Things That Aren’t a Problem for Me That Might Be for Other People

  • No Dessert: For the most part, I have no sweet tooth. I don’t care for cake, ice cream, pie or most desserts. So skipping desert is not a big deal for me. I do, however, really like peanut butter, and got a couple of bags of peanut butter cups for Christmas. They’re still up on the shelf. I find it’s easier to not eat them if I don’t have a fresh memory of what they taste like. So while I could indulge myself per the guidelines/rules item above, I’ve just dropped anything sweet entirely.
  • I Eat the Same Thing Every Day: After he retired, my grandfather ate the same thing for lunch – a bowl of corn flakes – every day for decades. I appear to be cut from a similar cloth in that respect, because as mentioned above I eat basically the same thing for lunch seven days a week, week in, week out. That’s probably not something everyone wants to do.

When to Start

Personally, I found it easier to start with an exercise plan and then gradually adjust my diet. As I ramped up my physical activity I was burning enough calories via walking that I was seeing some weight loss, which meant that dieting for me was essentially an accelerant. This meant that I was getting concrete, tangible results faster, which made the challenge of making adjustments to my diet much easier to swallow. If you’re losing, for example, a quarter of a pound per day on average and then you can watch yourself double that after a few small diet changes, the incentive to make and keep those changes is much higher.

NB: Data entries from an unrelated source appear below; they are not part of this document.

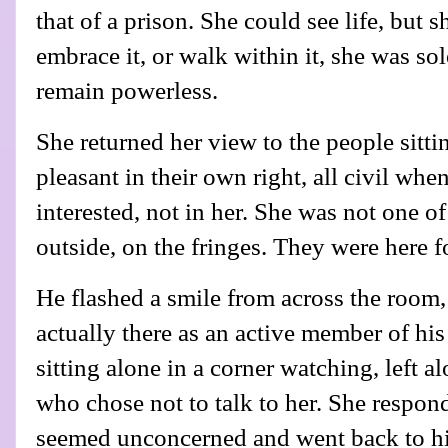
that of a prison. She could see life, but s
embrace it, or walk within it, she was so
remain powerless.
She returned her view to the people sitti
pleasant in their own right, all civil whe
interested, not in her. She was not one o
outside, on the fringes. They were here f
He flashed a smile from across the room
actually there as an active member of hi
sitting alone in a corner watching, left a
who chose not to talk to her. She respond
seemed unconcerned and went back to hi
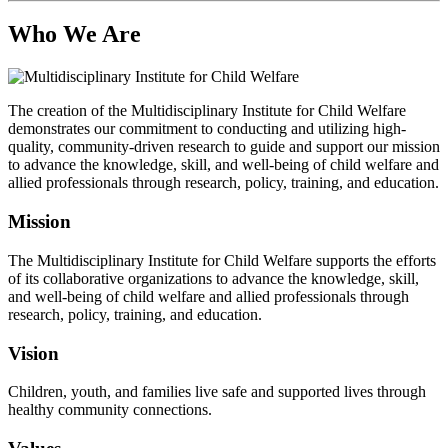
Who We Are
The creation of the Multidisciplinary Institute for Child Welfare
demonstrates our commitment to conducting and utilizing high-
quality, community-driven research to guide and support our mission
to advance the knowledge, skill, and well-being of child welfare and
allied professionals through research, policy, training, and education.
Mission
The Multidisciplinary Institute for Child Welfare supports the efforts
of its collaborative organizations to advance the knowledge, skill,
and well-being of child welfare and allied professionals through
research, policy, training, and education.
Vision
Children, youth, and families live safe and supported lives through
healthy community connections.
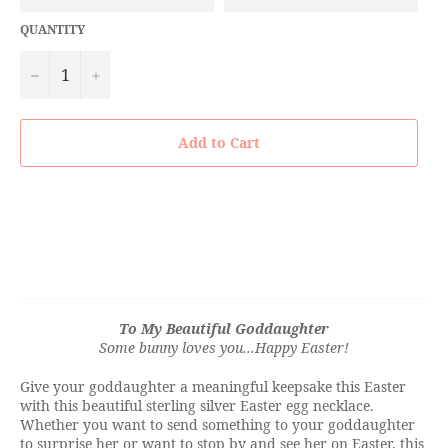
QUANTITY
−
+
Add to Cart
To My Beautiful Goddaughter
Some bunny loves you...
Happy Easter!
Give your goddaughter a meaningful keepsake this Easter
with this beautiful sterling silver Easter egg necklace.
Whether you want to send something to your goddaughter
to surprise her or want to stop by and see her on Easter, this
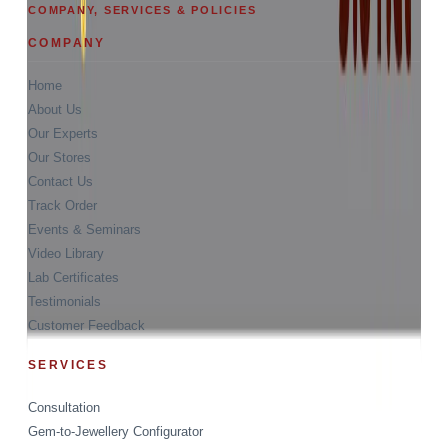
COMPANY, SERVICES & POLICIES
COMPANY
Home
About Us
Our Experts
Our Stores
Contact Us
Track Order
Events & Seminars
Video Library
Lab Certificates
Testimonials
Customer Feedback
SERVICES
Consultation
Gem-to-Jewellery Configurator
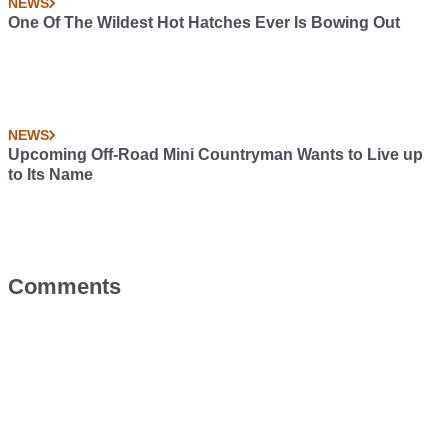
NEWS
One Of The Wildest Hot Hatches Ever Is Bowing Out
NEWS
Upcoming Off-Road Mini Countryman Wants to Live up
to Its Name
Comments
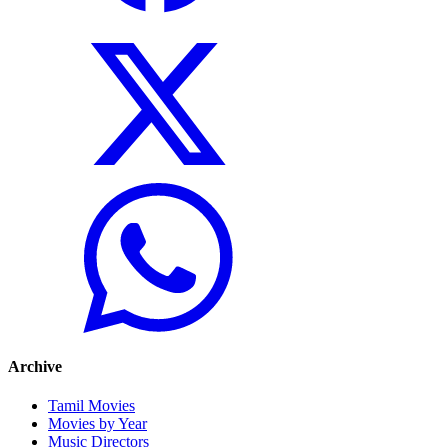
Archive
Tamil Movies
Movies by Year
Music Directors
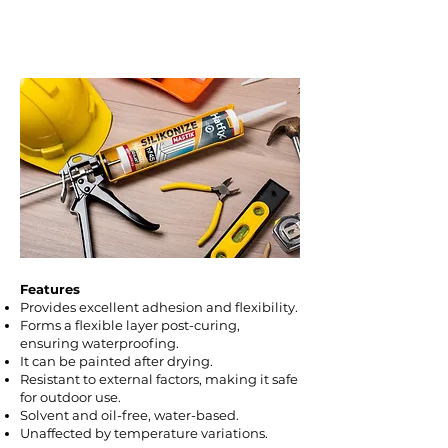
sills, baseboard gaps and wall joints,
and to fill cracks in structures and
joinery.
Features
Provides excellent adhesion and flexibility.
Forms a flexible layer post-curing,
ensuring waterproofing.
It can be painted after drying.
Resistant to external factors, making it safe
for outdoor use.
Solvent and oil-free, water-based.
Unaffected by temperature variations.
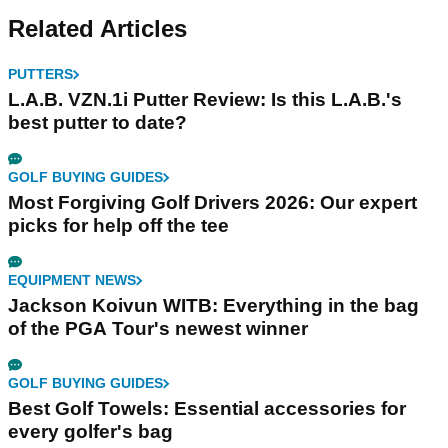
Related Articles
PUTTERS
L.A.B. VZN.1i Putter Review: Is this L.A.B.'s
best putter to date?
GOLF BUYING GUIDES
Most Forgiving Golf Drivers 2026: Our expert
picks for help off the tee
EQUIPMENT NEWS
Jackson Koivun WITB: Everything in the bag
of the PGA Tour's newest winner
GOLF BUYING GUIDES
Best Golf Towels: Essential accessories for
every golfer's bag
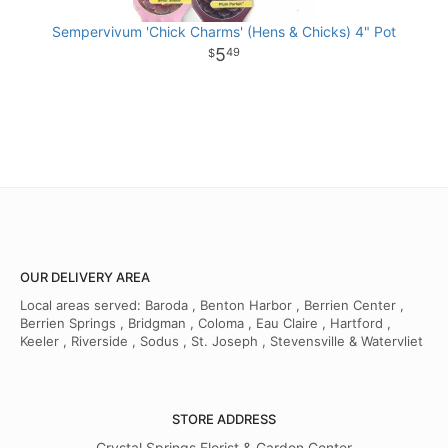
Sempervivum 'Chick Charms' (Hens & Chicks) 4" Pot
5
49
OUR DELIVERY AREA
Local areas served: Baroda , Benton Harbor , Berrien Center ,
Berrien Springs , Bridgman , Coloma , Eau Claire , Hartford ,
Keeler , Riverside , Sodus , St. Joseph , Stevensville & Watervliet
STORE ADDRESS
Crystal Springs Florist & Garden Center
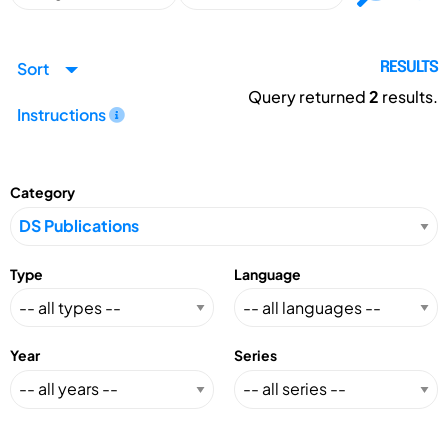
Sort
RESULTS
Query returned
2
results.
Instructions
Category
Type
Language
Year
Series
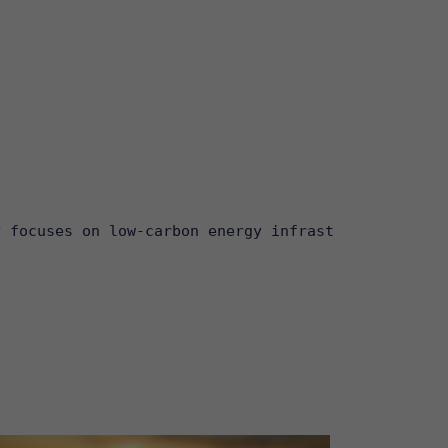
y focuses on low-carbon energy infrastructure, inc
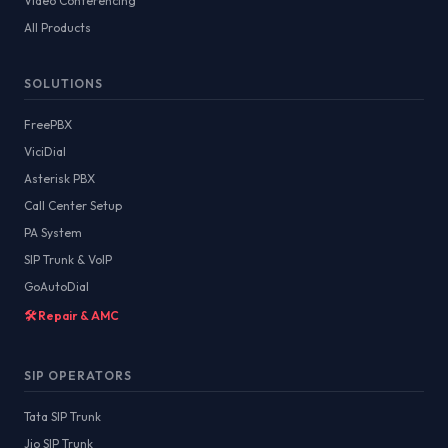
Video Conferencing
All Products
SOLUTIONS
FreePBX
ViciDial
Asterisk PBX
Call Center Setup
PA System
SIP Trunk & VoIP
GoAutoDial
🛠️ Repair & AMC
SIP OPERATORS
Tata SIP Trunk
Jio SIP Trunk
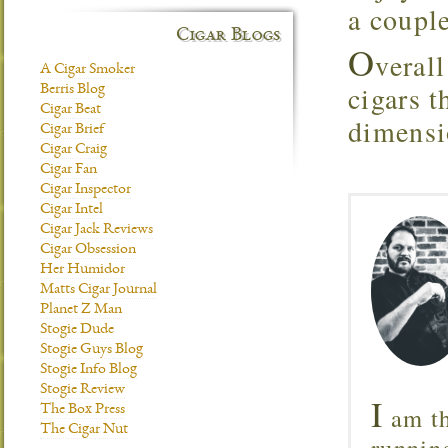
a couple
Cigar Blogs
O
verall
A Cigar Smoker
cigars 
Berris Blog
Cigar Beat
dimensio
Cigar Brief
Cigar Craig
Cigar Fan
Cigar Inspector
Cigar Intel
Cigar Jack Reviews
Cigar Obsession
Her Humidor
Matts Cigar Journal
Planet Z Man
Stogie Dude
Stogie Guys Blog
Stogie Info Blog
Stogie Review
I
am th
The Box Press
The Cigar Nut
runnin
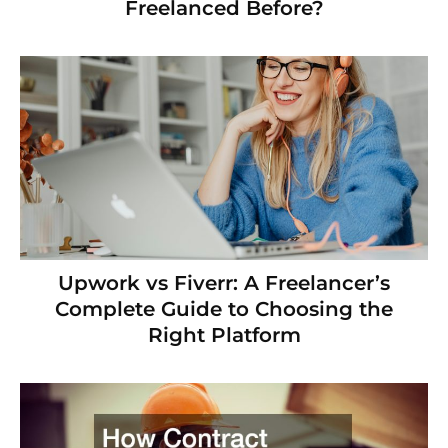
Freelanced Before?
Upwork vs Fiverr: A Freelancer’s
Complete Guide to Choosing the
Right Platform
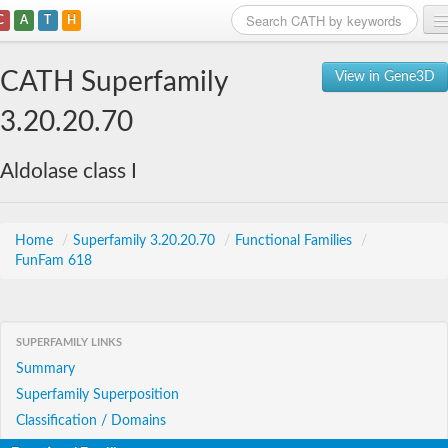
C
A
T
H
Home
CATH Superfamily
View in Gene3D
Search
3.20.20.70
Browse
Aldolase class I
Download
About
Home
/
Superfamily 3.20.20.70
/
Functional Families
/
FunFam 618
Support
SUPERFAMILY LINKS
Summary
Superfamily Superposition
Classification / Domains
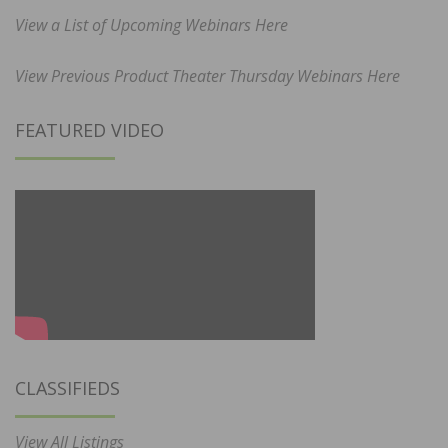
View a List of Upcoming Webinars Here
View Previous Product Theater Thursday Webinars Here
FEATURED VIDEO
CLASSIFIEDS
View All Listings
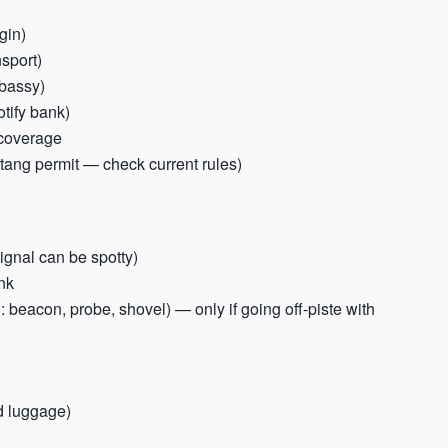
gin)
nsport)
mbassy)
tify bank)
 coverage
ohtang permit — check current rules)
ignal can be spotty)
nk
: beacon, probe, shovel) — only if going off-piste with
ed luggage)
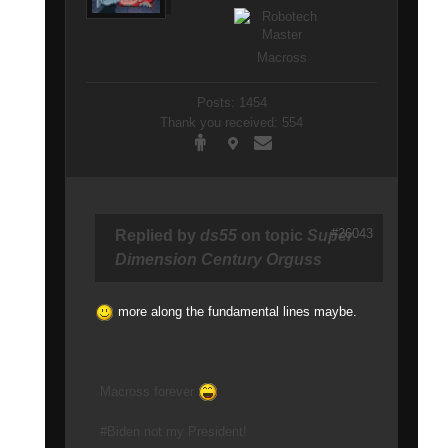
Macross
Posts: 1454
Thank you received: 554
#26043
Replied by
ds55
on topic
Super
Dimension Century Orguss
more along the fundamental lines maybe.
Macross forever
#Biden not my President!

How to Roll Out Changes to Your Diet

Much like an exercise regimen, I think diet changes are best rolled out incrementally. If your entire diet is different overnight, it’s a shock to the system that’s more difficult to sustain over time. If you make one change, learn to live with it, then make another, and so on, you can boil the frog, so to speak, and wake up after a couple of weeks with a significantly different diet that seems to have materialized out of nowhere. I’ve described a bunch of different changes above, and they were all made at different periods over time, and thus the changes while significant in the aggregate at no time have seemed onerous.

The Net

As stated above, the way I’ve done things is not for everyone. My version of the tacos, as but one example, is not going to work for a vegan. For those of you that don’t have access to a kitchen for your lunch, likewise. But the idea isn’t that you have to do what I’ve done. If anything in here is helpful to you, that’s fantastic, but that’s not the point.

The important takeaway for me, at least, is that if you’re struggling with your diet and your weight – and I’ve heard from a bunch of you that are – you can make a small change here and a small change there, and it all adds up. You might not think you can, at times, but literally anyone can make a small change. And then another. And then another.

Don’t worry about the big picture, just put one foot in front of the other and focus on those small changes. Make enough of them and you’ll get where you want to go, I promise.

Good luck.

One thought on “The SOG Diet

  1. I found you through Swiss Miss and wanted to say that all your posts on walking and diet have been so helpful! Going to do this myself to get back into shape.